In this chapter, I have presented a case for a feminist participatory worldview which weaves together feminist and participatory and is informed by indigenous peoples’ worldviews. Such an interweaving of worldviews is vital to a study on reflective practice in art-making among ten female art-makers in Aotearoa New Zealand. This breadth of worldviews is necessary because the female art-makers in the study identify themselves as belonging to indigenous, dominant, non- dominant and immigrant people groups within Aotearoa New Zealand. The breadth and variety in fundamental beliefs, ways of knowing, values and issues of power represented in a feminist participatory worldview such as this are more likely to highlight the multiplicity of elements in the lived experiences of reflective practice in art-making of such a diverse group of women and to adequately represent those lived experiences.

In Chapter 3, I present a literature review which includes key concepts of reflective practice, adult education, creativity, spirituality, embodied knowing, art-making as a general field and as it relates to creativity, spirituality and embodied knowing, and the area of reflective practice in art-making. Reflective practice in art-making, as applied in this thesis, includes development of an approach to reflective practice in art-making which is used as a guiding structure in the methodology of the study.

Chapter 3

Literature review

In Chapter 2, I presented a feminist participatory worldview as the framework for this thesis. In doing so, I discussed the interweaving of feminist,

participatory and indigenous worldviews with consideration of fundamental beliefs, ways of knowing, values and issues of power associated with each of these worldviews. Together, these worldviews emphasise the importance of gender and diversity in terms of culture and ways of knowing. I concluded that this particular interweaving of worldviews potentially encompasses the richness and breadth of the lived experience of reflective practice in art-making for ten adult female solo art-makers from a range of ethnicities and areas of art-making, situated in Aotearoa New Zealand.
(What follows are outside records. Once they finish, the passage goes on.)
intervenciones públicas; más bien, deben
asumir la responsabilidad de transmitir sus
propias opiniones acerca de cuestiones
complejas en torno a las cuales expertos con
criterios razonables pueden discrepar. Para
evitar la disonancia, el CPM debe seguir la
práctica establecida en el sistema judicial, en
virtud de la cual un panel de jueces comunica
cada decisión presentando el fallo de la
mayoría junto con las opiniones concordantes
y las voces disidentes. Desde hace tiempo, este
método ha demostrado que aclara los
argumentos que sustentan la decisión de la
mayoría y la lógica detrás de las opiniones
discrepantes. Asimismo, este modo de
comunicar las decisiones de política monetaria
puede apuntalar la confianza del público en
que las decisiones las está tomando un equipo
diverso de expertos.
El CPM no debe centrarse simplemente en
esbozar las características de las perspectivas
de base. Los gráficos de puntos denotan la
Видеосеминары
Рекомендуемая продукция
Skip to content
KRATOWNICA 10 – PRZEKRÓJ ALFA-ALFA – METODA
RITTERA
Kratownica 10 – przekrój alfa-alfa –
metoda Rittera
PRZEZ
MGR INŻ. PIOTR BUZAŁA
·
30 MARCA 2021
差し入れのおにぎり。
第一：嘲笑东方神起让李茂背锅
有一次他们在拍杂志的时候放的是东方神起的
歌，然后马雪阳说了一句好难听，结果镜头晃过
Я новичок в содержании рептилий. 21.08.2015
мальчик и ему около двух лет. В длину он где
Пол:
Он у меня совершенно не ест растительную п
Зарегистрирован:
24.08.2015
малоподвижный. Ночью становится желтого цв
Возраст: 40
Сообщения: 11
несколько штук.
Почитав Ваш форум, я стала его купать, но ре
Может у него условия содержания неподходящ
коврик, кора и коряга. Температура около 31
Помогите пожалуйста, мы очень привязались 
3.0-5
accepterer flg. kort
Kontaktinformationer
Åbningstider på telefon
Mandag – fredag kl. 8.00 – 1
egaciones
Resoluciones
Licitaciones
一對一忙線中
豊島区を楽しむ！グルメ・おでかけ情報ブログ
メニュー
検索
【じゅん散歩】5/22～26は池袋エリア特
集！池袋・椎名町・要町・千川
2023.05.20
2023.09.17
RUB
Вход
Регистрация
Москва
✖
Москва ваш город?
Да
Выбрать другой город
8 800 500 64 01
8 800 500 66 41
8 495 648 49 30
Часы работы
In doing so, I implied that certain

assumptions underpin this thesis. The first assumption is that individuals’ views and experiences are influenced by their social, cultural and historical positioning and, particularly, by their gender. The second assumption is that it is important to respect individual views and experiences in a research context. These assumptions are highlighted in this thesis because women’s voices and

experiences have traditionally been neglected, particularly those of women from non-dominant cultures. In addition, adult female art-makers’ experiences of learning have also been neglected.

The key question of this thesis is ‘how is reflective practice useful in art-making among art-makers of various ethnicities and art-making areas?’ Therefore, in this chapter, I discuss available literature from which a study of reflective practice in adult women’s art-making can proceed. First, I discuss reflective practice for adult learners by focusing on the literature of reflective practice, adult learning and adults as reflective practitioners. I then discuss creativity as an area of particular interest in art-making, and spirituality and embodied knowing which are important to a feminist participatory worldview. Next, I present an overview of art-making focusing particularly on the areas of art-making included in this thesis and on creativity, spirituality, embodied knowing in relation to art-making. Finally, I discuss reflective practice in art- making by bringing together the elements of reflective practice, adult learning, adults as reflective practitioners, creativity, spirituality, embodied knowing and art-making. In this final discussion I also review an approach to reflective

practice in dance-making that provides the framework for a study of reflective practice in art-making.